(Given data Opens)

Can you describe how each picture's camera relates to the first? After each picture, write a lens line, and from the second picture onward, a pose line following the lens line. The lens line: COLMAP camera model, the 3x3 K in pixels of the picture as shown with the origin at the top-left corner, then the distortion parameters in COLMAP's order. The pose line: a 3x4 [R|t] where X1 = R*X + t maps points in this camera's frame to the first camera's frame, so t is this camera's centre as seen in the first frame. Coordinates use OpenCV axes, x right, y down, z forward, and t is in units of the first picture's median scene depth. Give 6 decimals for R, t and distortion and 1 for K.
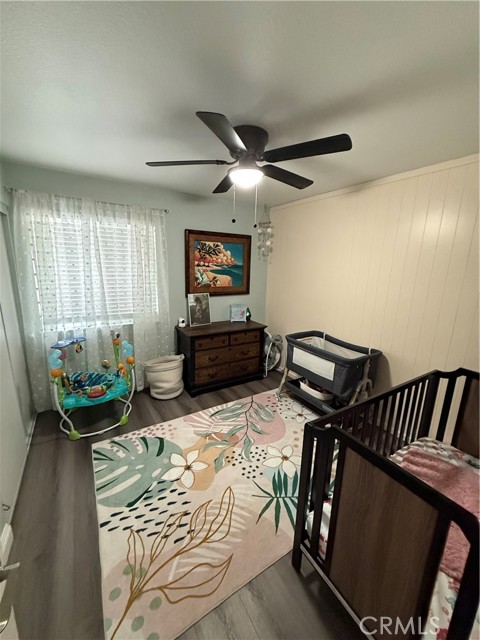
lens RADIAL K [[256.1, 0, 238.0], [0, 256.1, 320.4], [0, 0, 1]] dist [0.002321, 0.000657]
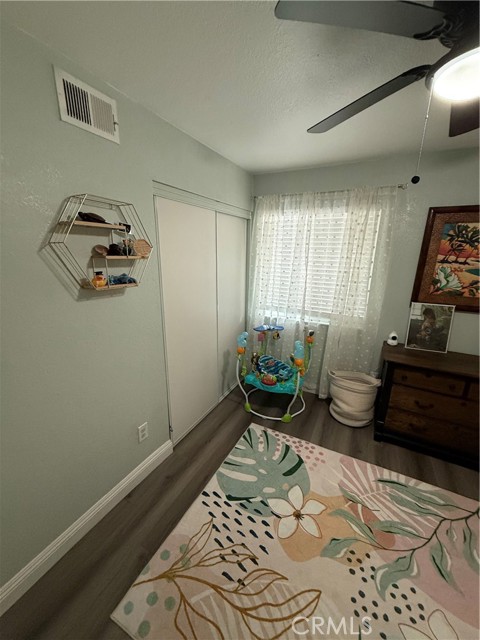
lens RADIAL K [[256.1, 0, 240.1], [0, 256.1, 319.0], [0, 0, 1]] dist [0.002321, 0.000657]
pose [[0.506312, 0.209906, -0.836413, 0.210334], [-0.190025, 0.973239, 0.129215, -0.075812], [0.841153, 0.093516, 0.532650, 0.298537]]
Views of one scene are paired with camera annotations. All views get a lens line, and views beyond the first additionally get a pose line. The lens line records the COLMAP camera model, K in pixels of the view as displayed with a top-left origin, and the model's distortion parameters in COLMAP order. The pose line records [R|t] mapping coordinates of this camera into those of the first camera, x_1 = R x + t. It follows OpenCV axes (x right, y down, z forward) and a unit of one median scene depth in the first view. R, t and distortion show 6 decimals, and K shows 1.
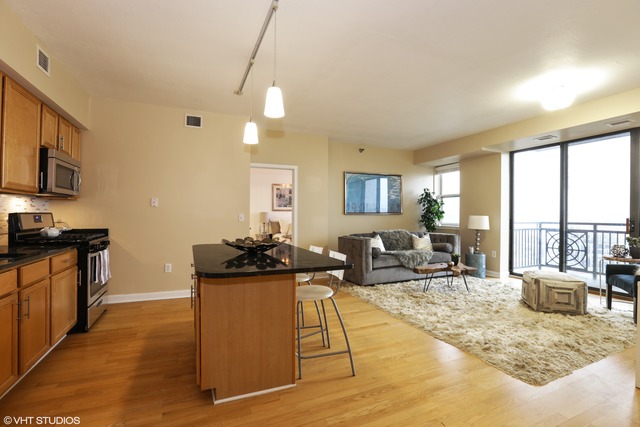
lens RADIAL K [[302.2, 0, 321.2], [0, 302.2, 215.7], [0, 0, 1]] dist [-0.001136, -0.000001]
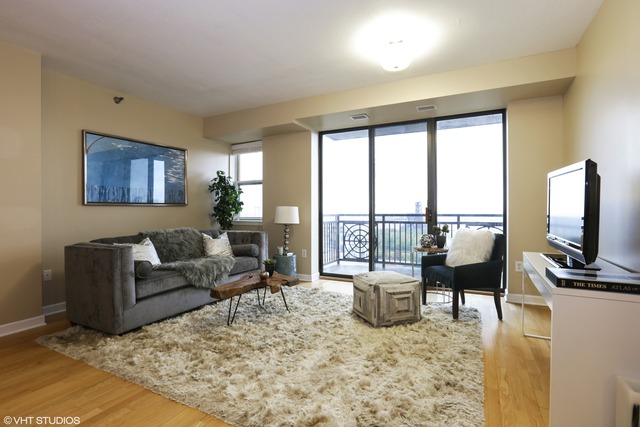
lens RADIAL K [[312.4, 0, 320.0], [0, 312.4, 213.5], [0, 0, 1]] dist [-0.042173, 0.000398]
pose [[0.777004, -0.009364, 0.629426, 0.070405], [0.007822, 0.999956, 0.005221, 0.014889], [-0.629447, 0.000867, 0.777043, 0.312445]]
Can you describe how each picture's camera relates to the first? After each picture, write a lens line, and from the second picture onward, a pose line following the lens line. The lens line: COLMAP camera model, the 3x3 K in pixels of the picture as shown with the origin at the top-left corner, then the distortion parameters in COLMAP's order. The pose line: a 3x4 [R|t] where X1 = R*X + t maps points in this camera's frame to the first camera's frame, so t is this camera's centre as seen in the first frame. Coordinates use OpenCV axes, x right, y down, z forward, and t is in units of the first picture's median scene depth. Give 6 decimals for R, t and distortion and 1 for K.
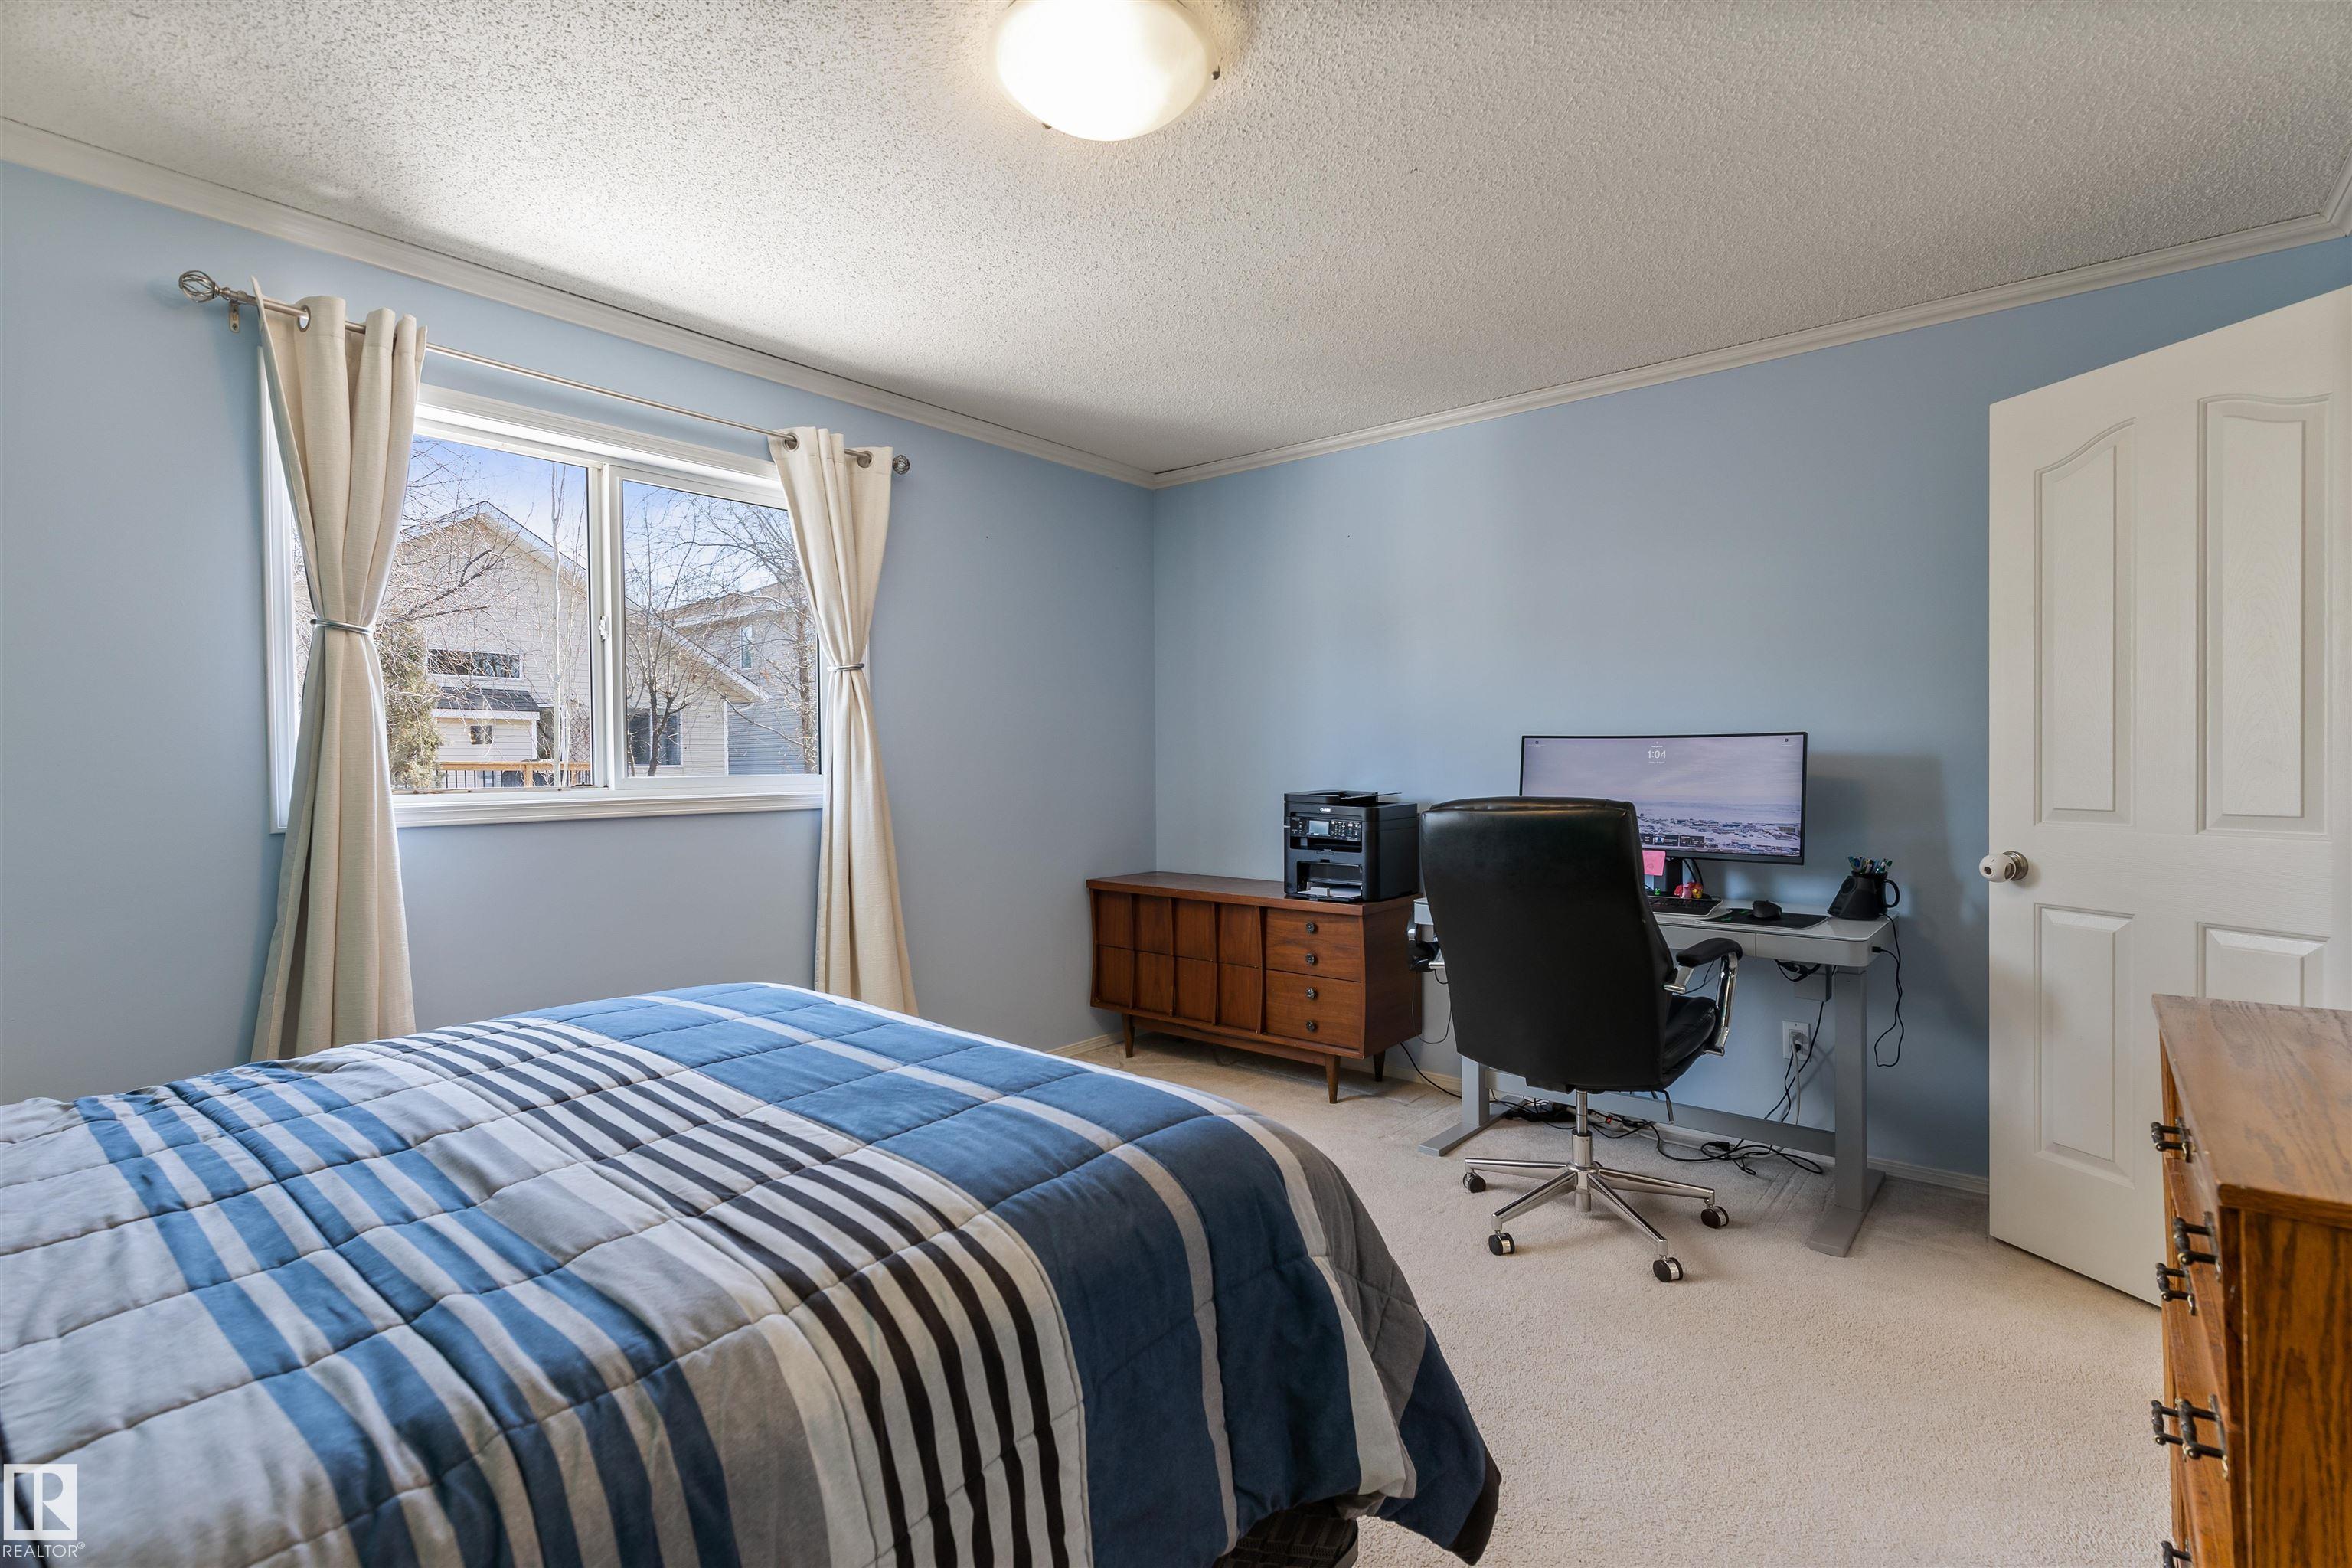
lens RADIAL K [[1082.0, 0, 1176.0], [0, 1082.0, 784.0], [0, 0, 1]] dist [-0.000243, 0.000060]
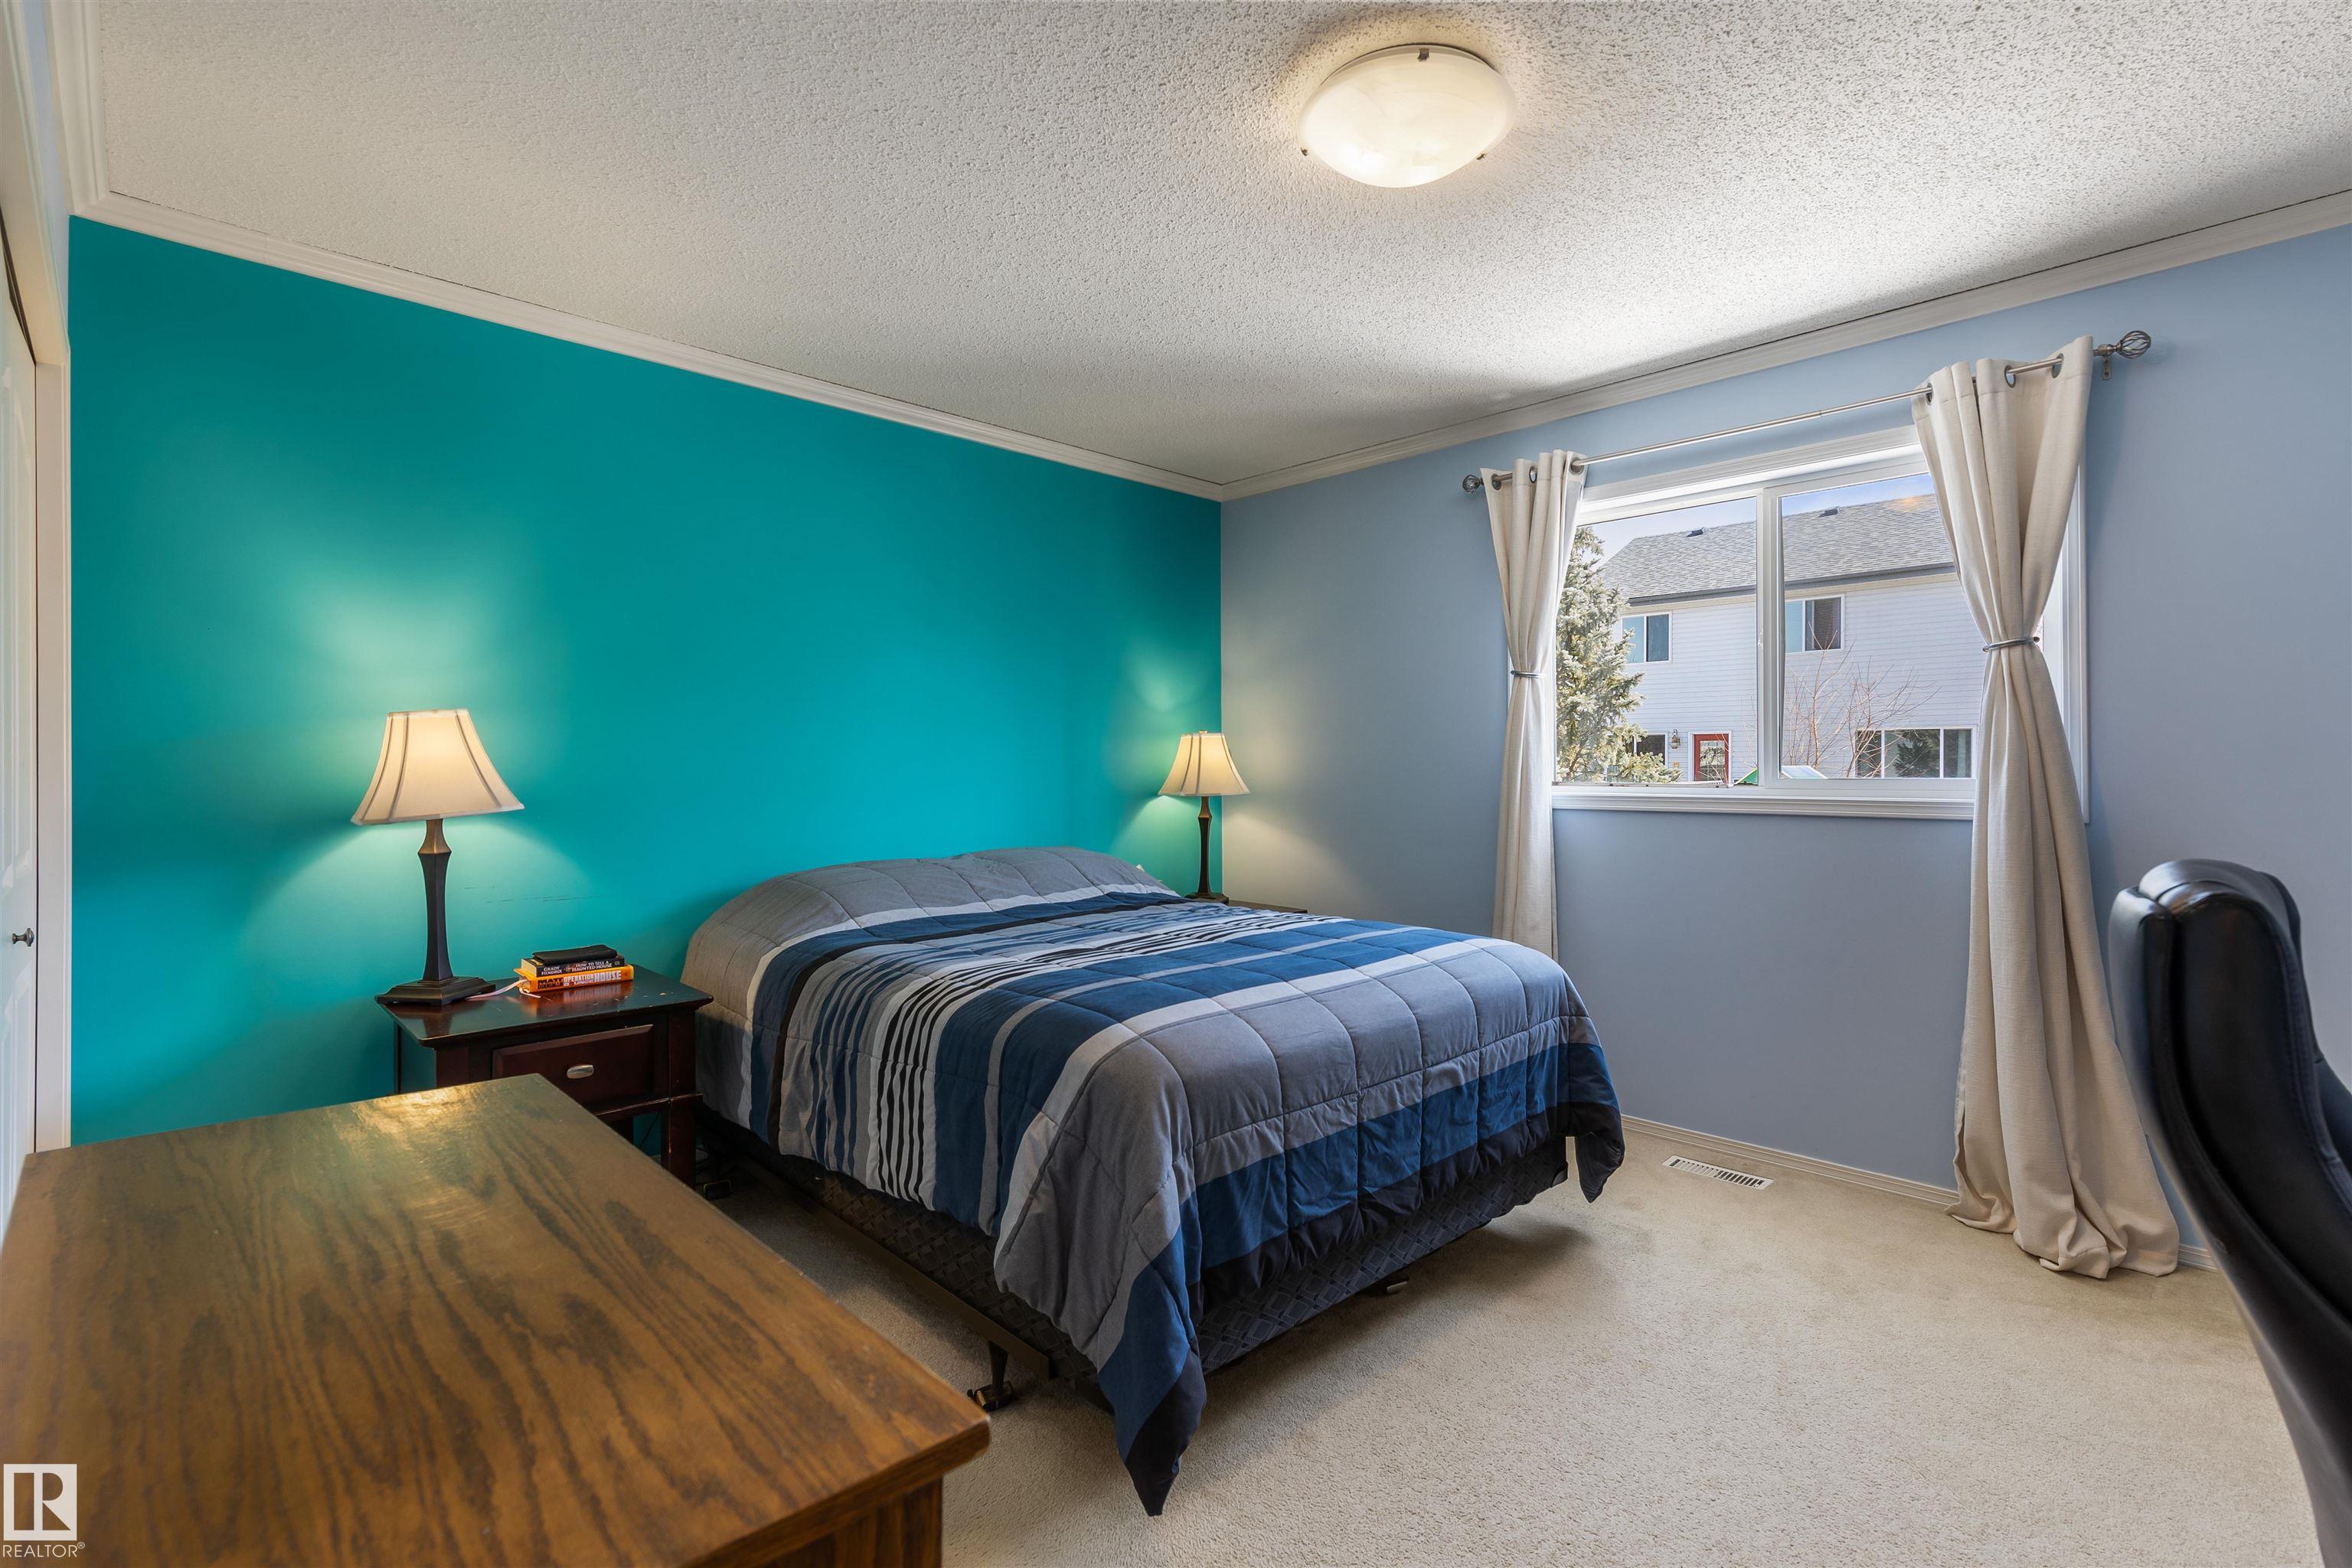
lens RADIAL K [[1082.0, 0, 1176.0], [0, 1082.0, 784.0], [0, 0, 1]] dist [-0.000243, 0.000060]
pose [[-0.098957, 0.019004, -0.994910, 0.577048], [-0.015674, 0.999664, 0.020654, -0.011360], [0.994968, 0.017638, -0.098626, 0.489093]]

(Given data Closes)

**Problem**
The response should contain every record above exactly as written, and none of the pictures.

**Written answer**
Can you describe how each picture's camera relates to the first? After each picture, write a lens line, and from the second picture onward, a pose line following the lens line. The lens line: COLMAP camera model, the 3x3 K in pixels of the picture as shown with the origin at the top-left corner, then the distortion parameters in COLMAP's order. The pose line: a 3x4 [R|t] where X1 = R*X + t maps points in this camera's frame to the first camera's frame, so t is this camera's centre as seen in the first frame. Coordinates use OpenCV axes, x right, y down, z forward, and t is in units of the first picture's median scene depth. Give 6 decimals for R, t and distortion and 1 for K.
lens RADIAL K [[256.1, 0, 238.0], [0, 256.1, 320.4], [0, 0, 1]] dist [0.002321, 0.000657]
lens RADIAL K [[256.1, 0, 240.1], [0, 256.1, 319.0], [0, 0, 1]] dist [0.002321, 0.000657]
pose [[0.506312, 0.209906, -0.836413, 0.210334], [-0.190025, 0.973239, 0.129215, -0.075812], [0.841153, 0.093516, 0.532650, 0.298537]]
Views of one scene are paired with camera annotations. All views get a lens line, and views beyond the first additionally get a pose line. The lens line records the COLMAP camera model, K in pixels of the view as displayed with a top-left origin, and the model's distortion parameters in COLMAP order. The pose line records [R|t] mapping coordinates of this camera into those of the first camera, x_1 = R x + t. It follows OpenCV axes (x right, y down, z forward) and a unit of one median scene depth in the first view. R, t and distortion show 6 decimals, and K shows 1.
lens RADIAL K [[302.2, 0, 321.2], [0, 302.2, 215.7], [0, 0, 1]] dist [-0.001136, -0.000001]
lens RADIAL K [[312.4, 0, 320.0], [0, 312.4, 213.5], [0, 0, 1]] dist [-0.042173, 0.000398]
pose [[0.777004, -0.009364, 0.629426, 0.070405], [0.007822, 0.999956, 0.005221, 0.014889], [-0.629447, 0.000867, 0.777043, 0.312445]]
Can you describe how each picture's camera relates to the first? After each picture, write a lens line, and from the second picture onward, a pose line following the lens line. The lens line: COLMAP camera model, the 3x3 K in pixels of the picture as shown with the origin at the top-left corner, then the distortion parameters in COLMAP's order. The pose line: a 3x4 [R|t] where X1 = R*X + t maps points in this camera's frame to the first camera's frame, so t is this camera's centre as seen in the first frame. Coordinates use OpenCV axes, x right, y down, z forward, and t is in units of the first picture's median scene depth. Give 6 decimals for R, t and distortion and 1 for K.
lens RADIAL K [[1082.0, 0, 1176.0], [0, 1082.0, 784.0], [0, 0, 1]] dist [-0.000243, 0.000060]
lens RADIAL K [[1082.0, 0, 1176.0], [0, 1082.0, 784.0], [0, 0, 1]] dist [-0.000243, 0.000060]
pose [[-0.098957, 0.019004, -0.994910, 0.577048], [-0.015674, 0.999664, 0.020654, -0.011360], [0.994968, 0.017638, -0.098626, 0.489093]]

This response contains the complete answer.